Les jeunes étudiants expatriés de 1930 à 1970 ont joué un rôle significatif dans l’histoire du Maroc contemporain. Rebelles au Protectorat français d’abord, à l’autocratie monarchique ensuite, ils ont semé de loin les graines de la révolte et l’ont souvent payé cher.
«Il s’agit de savoir dans quel sens s’orientera l’élite intellectuelle indigène actuellement en voie de formation en Algérie et dans les protectorats nord-africains. Nous conserverons ou perdrons l’Afrique du Nord, suivant que nous saurons ou non nous attacher cette élite… Ces intellectuels sont l’état-major des insurrections futures», pouvait-on lire en 1935 dans un rapport du ministère de l’Intérieur français. Au même moment, la Direction des affaires indigènes au Maroc publie des notes de même substance. L’inquiétude des autorités protectorales est d’autant plus forte qu’elles se trouvent face à une montée en puissance du mouvement national marocain, dont plusieurs acteurs éminents se sont expatriés pour accomplir leurs études. C’est bien de ces jeunes étudiants qu’il est question dans le rapport cité.
L’étranger, un choix obligé pour les élites
Au milieu des années 1920, certaines familles de notables de Fès, Rabat et Salé jugent essentiel de donner à leurs enfants une éducation moderne. Mais comment satisfaire à cette aspiration sur place ? La scolarisation des jeunes Marocains reste très faible (ils seront à peine plus de mille en 1928) et très peu d’entre eux sont inscrits à l’école coloniale, parce qu’elle est perçue à la fois comme une forme de prosélytisme chrétien et comme un vivier de recrutement pour l’armée française. Selon Pierre Vermeren (La Formation des élites marocaines et tunisiennes), à cette époque, seule une vingtaine d’élèves musulmans est inscrite dans les établissements pour Européens, le reste fréquente les écoles de fils de notables ou les collèges musulmans.

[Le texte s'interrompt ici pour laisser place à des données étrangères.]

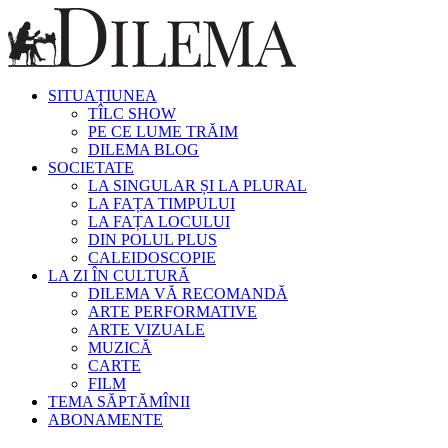
SITUAȚIUNEA
TÎLC SHOW
PE CE LUME TRĂIM
DILEMA BLOG
SOCIETATE
LA SINGULAR ȘI LA PLURAL
LA FAȚA TIMPULUI
LA FAȚA LOCULUI
DIN POLUL PLUS
CALEIDOSCOPIE
LA ZI ÎN CULTURĂ
DILEMA VĂ RECOMANDĂ
ARTE PERFORMATIVE
ARTE VIZUALE
MUZICĂ
CARTE
FILM
TEMA SĂPTĂMÎNII
ABONAMENTE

Par ailleurs, le nombre d’abandons scolaires est élevé, celui des élèves marocains titulaires d’un diplôme d’études secondaires insignifiant, et les meilleurs d’entre eux n’ont pas la possibilité de passer le baccalauréat au Maroc, où les débouchés sont limités à des postes subalternes dans l’administration. Hautes fonctions et carrières libérales leur restent inaccessibles. Enfin, hormis quelques embryons de structures universitaires, il n’existe pas au Maroc d’enseignement supérieur véritablement constitué : la première université marocaine ne verra le jour qu’en décembre 1957 à Rabat. On comprend que pour certaines familles, l’expatriation des enfants soit alors la solution. Le Protectorat, qui a pourtant tout intérêt à s’attacher les «élites indigènes», ne s’est pas donné les moyens d’en former à un haut niveau et en nombre suffisant. Il se rendra compte assez rapidement – mais trop tard – que ces études à l’étranger alimentent une dissidence difficile à contrôler.